# Start of Rows

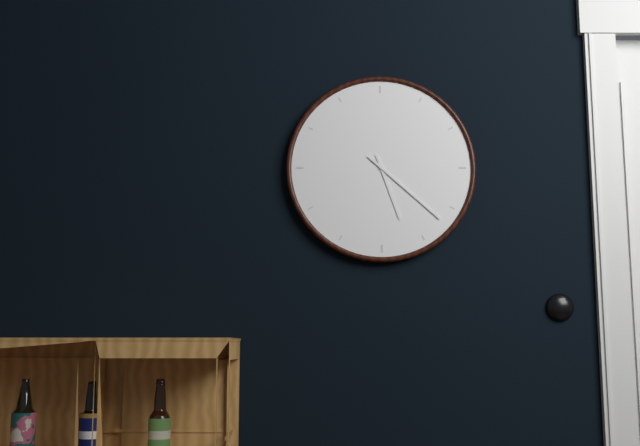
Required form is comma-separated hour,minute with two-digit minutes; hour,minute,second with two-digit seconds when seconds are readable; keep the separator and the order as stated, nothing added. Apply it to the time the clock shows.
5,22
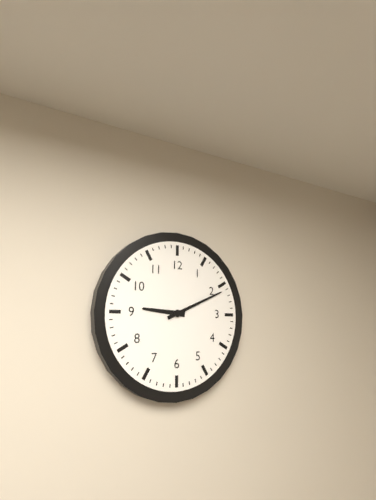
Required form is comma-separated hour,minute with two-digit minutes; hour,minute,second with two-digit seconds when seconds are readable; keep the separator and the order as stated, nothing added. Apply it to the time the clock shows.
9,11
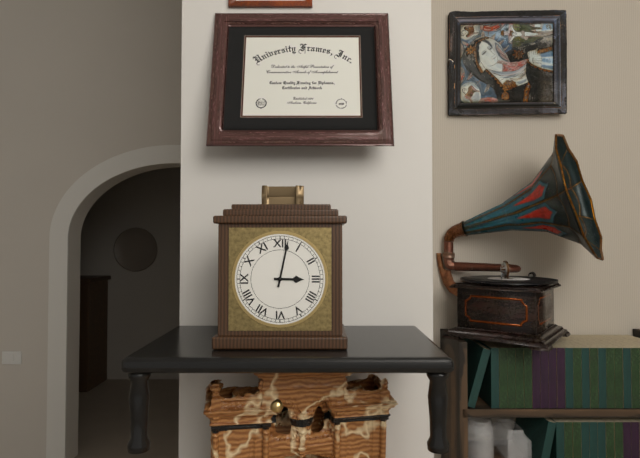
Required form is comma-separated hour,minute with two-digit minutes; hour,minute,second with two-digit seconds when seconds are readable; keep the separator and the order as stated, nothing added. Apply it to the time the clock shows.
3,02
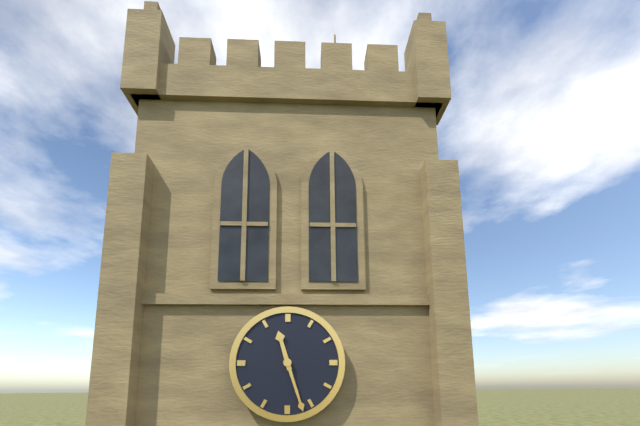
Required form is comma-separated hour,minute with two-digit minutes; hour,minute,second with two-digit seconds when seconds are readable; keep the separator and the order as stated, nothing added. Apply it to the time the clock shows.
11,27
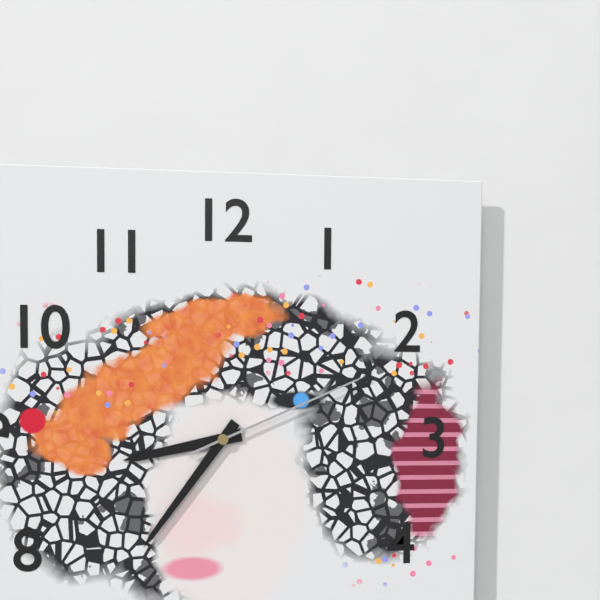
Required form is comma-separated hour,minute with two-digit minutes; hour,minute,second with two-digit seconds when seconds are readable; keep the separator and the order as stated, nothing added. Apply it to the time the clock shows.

# End of Rows

[Work instructions] Please rewrite all the entries with "clock" swapped for "watch" and every other word left unchanged. Omit the pictures from your answer.

[Expected answer]
Required form is comma-separated hour,minute with two-digit minutes; hour,minute,second with two-digit seconds when seconds are readable; keep the separator and the order as stated, nothing added. Apply it to the time the watch shows.
5,22
Required form is comma-separated hour,minute with two-digit minutes; hour,minute,second with two-digit seconds when seconds are readable; keep the separator and the order as stated, nothing added. Apply it to the time the watch shows.
9,11
Required form is comma-separated hour,minute with two-digit minutes; hour,minute,second with two-digit seconds when seconds are readable; keep the separator and the order as stated, nothing added. Apply it to the time the watch shows.
3,02
Required form is comma-separated hour,minute with two-digit minutes; hour,minute,second with two-digit seconds when seconds are readable; keep the separator and the order as stated, nothing added. Apply it to the time the watch shows.
11,27
Required form is comma-separated hour,minute with two-digit minutes; hour,minute,second with two-digit seconds when seconds are readable; keep the separator and the order as stated, nothing added. Apply it to the time the watch shows.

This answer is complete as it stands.